50. Contudo, isso não significa que as despesas devem ser invariavelmente suportadas pela metade por cada uma das partes, haja vista que a distribuição dos ônus sucumbenciais se pauta “pelo exame do número de pedidos formulados e da proporcionalidade do decaimento de cada uma das partes em relação a cada um desses pleitos”, conforme assinalei no julgamento do REsp 1.100.798⁄AM (3ª Turma, DJe de 08⁄09⁄2009).
51. Na espécie, observa-se que a pretensão indenizatória do autor abarca 4 (quatro) parcelas distintas, a saber: pensão vitalícia, danos morais, danos estéticos e danos materiais relativos às despesas com tratamento médico.
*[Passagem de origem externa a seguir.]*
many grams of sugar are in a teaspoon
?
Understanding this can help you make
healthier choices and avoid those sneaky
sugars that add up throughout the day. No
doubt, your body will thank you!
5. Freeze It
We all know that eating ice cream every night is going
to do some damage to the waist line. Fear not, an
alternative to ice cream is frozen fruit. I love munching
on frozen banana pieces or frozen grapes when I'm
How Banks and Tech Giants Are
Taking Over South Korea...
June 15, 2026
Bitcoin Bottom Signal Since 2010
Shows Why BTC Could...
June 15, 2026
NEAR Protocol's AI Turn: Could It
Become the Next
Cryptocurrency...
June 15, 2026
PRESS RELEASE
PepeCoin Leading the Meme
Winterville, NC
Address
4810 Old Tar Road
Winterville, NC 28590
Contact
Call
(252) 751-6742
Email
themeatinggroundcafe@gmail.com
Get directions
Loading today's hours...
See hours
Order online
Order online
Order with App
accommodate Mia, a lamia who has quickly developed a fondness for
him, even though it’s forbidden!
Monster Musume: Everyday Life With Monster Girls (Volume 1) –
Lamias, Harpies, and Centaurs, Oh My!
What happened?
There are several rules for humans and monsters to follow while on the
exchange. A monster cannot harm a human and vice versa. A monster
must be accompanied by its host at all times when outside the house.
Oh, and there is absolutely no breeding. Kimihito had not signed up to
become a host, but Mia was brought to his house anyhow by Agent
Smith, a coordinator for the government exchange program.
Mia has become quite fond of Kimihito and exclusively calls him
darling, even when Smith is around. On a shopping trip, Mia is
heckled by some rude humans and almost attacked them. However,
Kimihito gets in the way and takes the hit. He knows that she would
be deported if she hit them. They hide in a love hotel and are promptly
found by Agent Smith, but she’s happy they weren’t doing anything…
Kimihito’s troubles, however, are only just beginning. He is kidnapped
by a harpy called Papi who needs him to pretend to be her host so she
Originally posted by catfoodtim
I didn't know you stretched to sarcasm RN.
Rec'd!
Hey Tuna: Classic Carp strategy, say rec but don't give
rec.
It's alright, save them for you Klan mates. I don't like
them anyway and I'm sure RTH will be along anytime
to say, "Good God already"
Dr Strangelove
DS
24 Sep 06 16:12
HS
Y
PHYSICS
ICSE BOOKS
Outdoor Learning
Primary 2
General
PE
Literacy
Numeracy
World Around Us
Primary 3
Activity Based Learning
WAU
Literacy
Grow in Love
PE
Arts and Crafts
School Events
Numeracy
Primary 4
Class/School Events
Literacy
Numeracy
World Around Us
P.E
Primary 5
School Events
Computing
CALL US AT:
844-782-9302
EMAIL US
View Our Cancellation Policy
Dessas parcelas, logrou êxito nas três últimas, e isso pela metade, em razão do reconhecimento da culpa recíproca.
52. Nesse contexto, evidencia-se que, de fato, a distribuição dos ônus sucumbenciais efetivada pelo Tribunal de origem não reflete a proporcionalidade do decaimento da parte autora, que foi condenada ao pagamento de apenas 25% das despesas de sucumbência.
53. Logo, o recurso especial comporta provimento quanto à suscitada violação do art. 21 do CPC⁄73, para que sejam redistribuídos os ônus sucumbenciais.
 

 

XI – Da divergência jurisprudencial
54. Em virtude do exame do mérito, por meio do qual foram afastadas as teses sustentadas pelos recorrentes, fica prejudicada a análise da suposta divergência jurisprudencial.
 

 

 

 

Forte nessas razões, CONHEÇO PARCIALMENTE do recurso especial e, nessa extensão, DOU-LHE PARCIAL PROVIMENTO, apenas para determinar que, em razão da sucumbência recíproca, fique cada uma das partes responsável pelo pagamento de 50% das custas e honorários advocatícios, mantidos quando a estes o valor fixado no 2º grau de jurisdição (15% da condenação).
Fica mantida a suspensão da exigibilidade das verbas devidas pela parte autora, em razão da concessão dos benefícios da assistência judiciária gratuita.